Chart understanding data
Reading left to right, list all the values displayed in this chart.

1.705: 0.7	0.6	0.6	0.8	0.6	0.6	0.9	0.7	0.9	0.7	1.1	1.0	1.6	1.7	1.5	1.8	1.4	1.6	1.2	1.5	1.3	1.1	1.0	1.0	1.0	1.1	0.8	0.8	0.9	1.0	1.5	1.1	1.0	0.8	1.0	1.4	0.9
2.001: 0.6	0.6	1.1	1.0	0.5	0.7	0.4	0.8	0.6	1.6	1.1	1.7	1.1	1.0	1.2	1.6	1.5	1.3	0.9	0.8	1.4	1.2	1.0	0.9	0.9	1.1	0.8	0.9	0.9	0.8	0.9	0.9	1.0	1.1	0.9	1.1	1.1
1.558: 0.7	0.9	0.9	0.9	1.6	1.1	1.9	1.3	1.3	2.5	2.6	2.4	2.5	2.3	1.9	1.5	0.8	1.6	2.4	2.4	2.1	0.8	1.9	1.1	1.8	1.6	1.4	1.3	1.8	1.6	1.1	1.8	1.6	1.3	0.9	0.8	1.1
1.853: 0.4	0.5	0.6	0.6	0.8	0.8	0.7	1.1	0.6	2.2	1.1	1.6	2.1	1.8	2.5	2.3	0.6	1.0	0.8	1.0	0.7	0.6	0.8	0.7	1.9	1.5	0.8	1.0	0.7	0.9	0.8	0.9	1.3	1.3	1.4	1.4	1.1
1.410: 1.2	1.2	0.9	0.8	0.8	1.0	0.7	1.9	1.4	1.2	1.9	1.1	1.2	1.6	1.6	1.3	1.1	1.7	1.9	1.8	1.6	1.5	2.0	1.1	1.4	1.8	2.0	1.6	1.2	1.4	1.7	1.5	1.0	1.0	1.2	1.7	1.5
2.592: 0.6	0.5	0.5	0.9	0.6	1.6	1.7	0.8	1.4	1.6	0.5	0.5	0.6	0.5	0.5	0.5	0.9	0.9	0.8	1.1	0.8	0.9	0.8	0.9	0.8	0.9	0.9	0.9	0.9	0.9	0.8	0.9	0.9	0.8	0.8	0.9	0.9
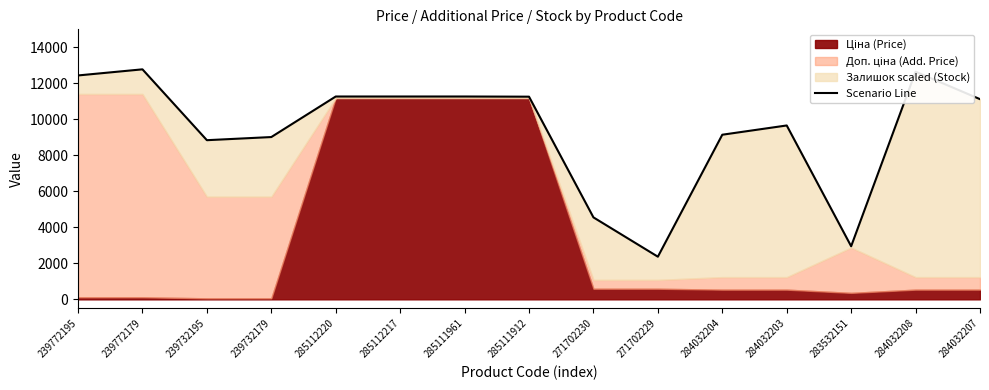

What is the label of the 5th point from the left?

285112220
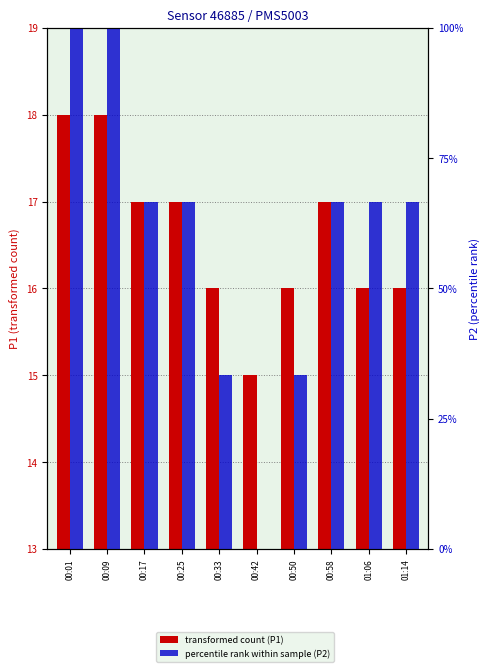

Rank the series at 00:50 from highest to lowest value.

percentile rank within sample (P2), transformed count (P1)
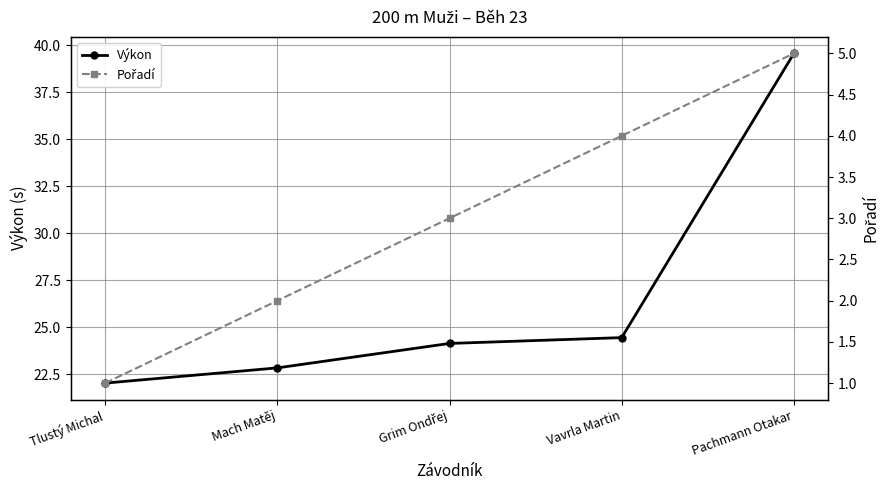

What is the difference between the maximum and minimum values in the Pořadí series?

4.0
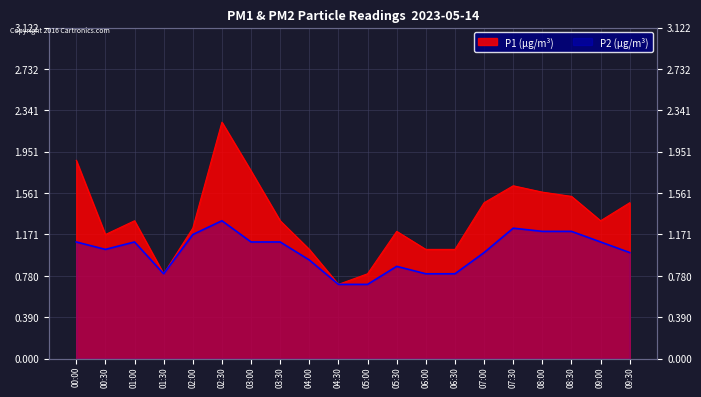

At which category does P2 reach its first local valley?

00:30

- **TASK INSTRUCTIONS**: In how many lines of the items above does the word "values" appear? Count them and give only the number.

- **RESULT OF THE EXERCISE**: 2